Esattamente due anni fa, il 16 giugno del 2022, i tre coraggiosi viaggiatori del treno per Kiev portavano la speranza tra i combattenti ucraini. A due anni di distanza, l’8 e 9 giugno, uno dei tre ha perso la possibilità di essere nominato Presidente della prossima Commissione europea, un altro è arrivato terzo in patria ed è difficile immaginare che possa riprendersi, mentre il più ambizioso dei tre, che si era collocato al centro dell’Europa immaginandone un ambizioso scatto in avanti, è costretto a rischiare l’osso del collo portando la Francia alle elezioni legislative tra meno di un mese. Tre profili riformisti – per storia, cultura, formazione, vocazione – archiviati dal voto, che in molte parti d’Europa ha premiato forze portatrici di variopinte visioni estreme, radicali, tendenzialmente antisistema.

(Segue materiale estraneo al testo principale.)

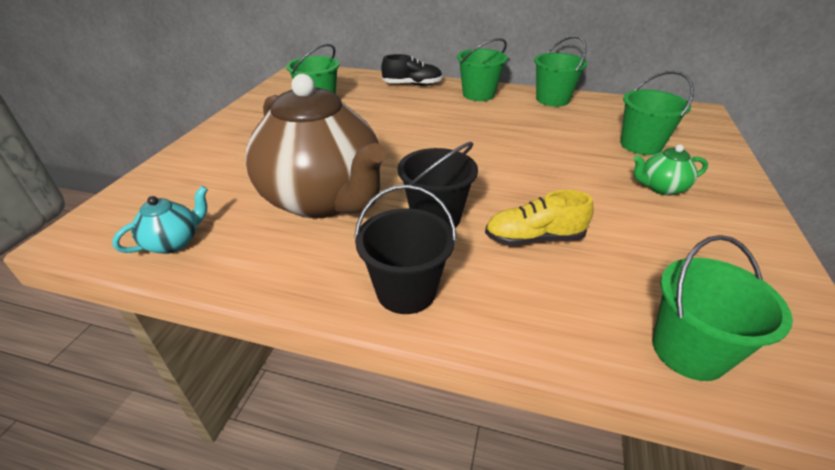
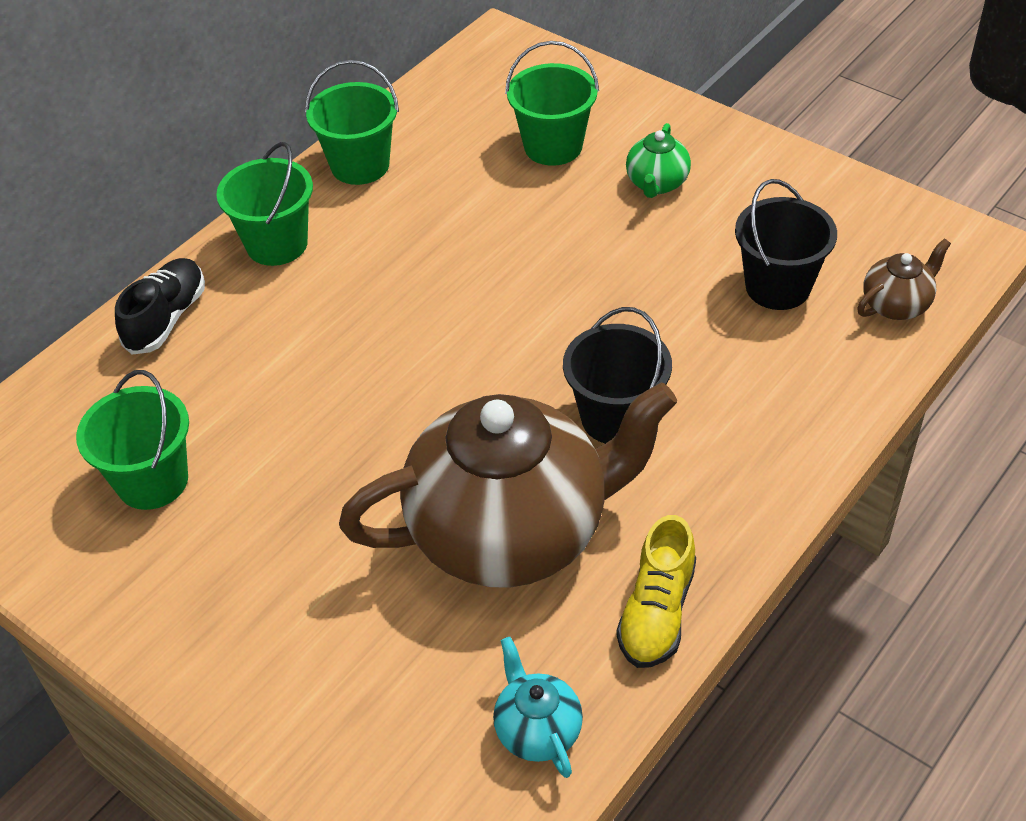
camera: 65 degrees left, 10 degrees up
black bucket [354,185,457,314] -> black bucket moved to [735,179,837,310]
yellow shoe [485,190,594,246] -> yellow shoe moved to [616,515,696,668]
green bucket [652,235,793,381] -> brown teapot [857,238,951,320]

Verrebbe da dire che è andata meglio in Italia, dove almeno il grosso dei consensi è andato a due forze saldamente incardinate nel sistema, trainate da giovani leader che con furbizia hanno incanalato la voglia di messaggi semplici degli elettori nello schema finto della bipolarizzazione, liberando così i rispettivi campi da gioco dagli avversari interni.E, già che si trovavano, spartendosi anche le spoglie dei duellanti di centro, entrambi finiti ieri gioiosamente suicidi.

Chi vota ha sempre ragione

Dovremmo concludere che hanno avuto torto gli elettori, che si sono fatti beffe di cotanto personale politico più o meno in tutto il continente? Tutt’altro, e non (solo) perché chi vota ha sempre ragione, in democrazia. Ma perché i difetti storici del riformismo li conosciamo: si chiamano elitismo, freddezza, velleitarismo. Caratteristiche in passato associate a serietà, professionalità, competenza, ma oggi semplicemente distanti dal sentire comune della gente, che ha bisogno di toccare con mano un riformismo empatico, compassionevole e popolare.

Come quello espresso – per capirci – da tanti bravi amministratori locali, protagonisti di questo voto, nel Pd come in altri partiti, a suon di centinaia di migliaia di preferenze. Saranno i territori il serbatoio di nuove, necessarie leadership, questa al momento è l’unica certezza che abbiamo. I riformisti devono ripartire da lì, dove la politica trova la sua più verace ragion d’essere.